Trout on Saturday created some separation, creating signature moments to bookend the Angels’ 6-1 victory over reigning AL Cy Young Award winner Justin Verlander.

In the bottom of the first inning, Trout hammered a leadoff homer — his 26th of the season — to ignite a four-run first inning off Verlander.

Then, for the game’s final out, Trout leaped and extended his glove over an outfield wall to rob a home run for the fourth time this season, turning a towering blast to dead center by Tigers slugger Prince Fielder into a home team victory.

Cabrera wasn’t around to watch after being ejected in the fourth inning for arguing a strike call.

After another Trout wall climb, victory fireworks erupted and the Angel Stadium crowd of 41,154 erupted into cheers of “MVP!”

“That’s a good feeling,” Trout said as the Angels (76-63) won for the 14th time in 17 games. “I’m just playing, running around out there, doing everything I can to get the team a win. Having fun.”

Angels Manager Mike Scioscia said watching AL batting average, runs and stolen bases leader Trout all year hardens one to being in awe, “but to lead off with a homer and do that at the end is something special.”

The Angels’ pursuit of something special — a playoff appearance — continued as they remained two games out of the second AL wild-card spot. Left-hander C.J. Wilson (12-9) won his third straight start.

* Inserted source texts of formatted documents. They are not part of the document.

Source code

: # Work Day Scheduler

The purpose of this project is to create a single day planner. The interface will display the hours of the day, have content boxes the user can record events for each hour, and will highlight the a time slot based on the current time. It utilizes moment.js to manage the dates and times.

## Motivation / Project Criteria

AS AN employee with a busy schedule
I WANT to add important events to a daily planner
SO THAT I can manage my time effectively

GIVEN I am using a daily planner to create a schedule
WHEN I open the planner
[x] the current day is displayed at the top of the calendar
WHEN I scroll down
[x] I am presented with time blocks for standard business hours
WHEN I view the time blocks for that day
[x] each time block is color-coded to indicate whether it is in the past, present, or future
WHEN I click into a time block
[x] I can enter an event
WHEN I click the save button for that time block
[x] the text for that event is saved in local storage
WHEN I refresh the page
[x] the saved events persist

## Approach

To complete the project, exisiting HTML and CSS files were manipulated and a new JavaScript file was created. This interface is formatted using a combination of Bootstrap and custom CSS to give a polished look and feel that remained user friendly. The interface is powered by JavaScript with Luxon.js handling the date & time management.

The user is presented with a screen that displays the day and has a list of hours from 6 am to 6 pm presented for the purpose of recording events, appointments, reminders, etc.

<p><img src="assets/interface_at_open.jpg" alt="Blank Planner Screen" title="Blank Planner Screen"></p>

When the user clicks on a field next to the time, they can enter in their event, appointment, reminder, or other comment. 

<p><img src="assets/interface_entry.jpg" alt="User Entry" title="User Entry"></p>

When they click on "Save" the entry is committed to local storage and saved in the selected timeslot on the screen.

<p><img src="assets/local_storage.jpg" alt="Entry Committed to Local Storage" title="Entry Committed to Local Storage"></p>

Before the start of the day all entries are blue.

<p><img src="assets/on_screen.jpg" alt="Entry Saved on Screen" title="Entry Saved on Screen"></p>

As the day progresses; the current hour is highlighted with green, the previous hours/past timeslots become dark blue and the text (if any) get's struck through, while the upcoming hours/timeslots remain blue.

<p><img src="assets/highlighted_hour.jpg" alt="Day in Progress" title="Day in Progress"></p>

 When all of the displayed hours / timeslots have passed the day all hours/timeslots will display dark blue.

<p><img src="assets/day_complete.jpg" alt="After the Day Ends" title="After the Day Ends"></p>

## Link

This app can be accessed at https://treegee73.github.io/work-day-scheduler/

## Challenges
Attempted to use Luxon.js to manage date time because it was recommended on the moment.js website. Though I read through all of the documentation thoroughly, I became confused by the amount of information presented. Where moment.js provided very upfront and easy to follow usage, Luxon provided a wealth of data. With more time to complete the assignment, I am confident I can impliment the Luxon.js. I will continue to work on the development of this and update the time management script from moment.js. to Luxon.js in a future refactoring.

The Tigers’ ace had limited 20 of his first 28 opponents to three runs or less, but the surging Angels had four runs in the first inning.

After Trout smoked his homer deep over the left-field wall — tying a club homers record by a leadoff man — Kendrys Morales and Howie Kendrick followed a walk with doubles. Vernon Wells then doubled off the wall in right-center.

Morales doubled again in the third, his fifth hit in his first six at-bats in the series, scoring Albert Pujols after his leadoff double.

This was heady stuff, considering Verlander (13-8) started the night leading the American League in batting average against (.212) and complete games, ranking second in strikeouts and third in earned-run average.

Wilson (12-9) struck out six and gave up four hits in 72/3 innings, aided by two double-play grounders and a sprinting catch by Wells with two Tigers on base in the sixth. It was his longest outing since June 8.

“The key for me was to not get too amped up — big game, Verlander — and just get on the same page with my catcher and hit the glove,” Wilson said, who’s winning again after having gone two months without a victory. “It’s about how you finish. We have to continue to play like this.”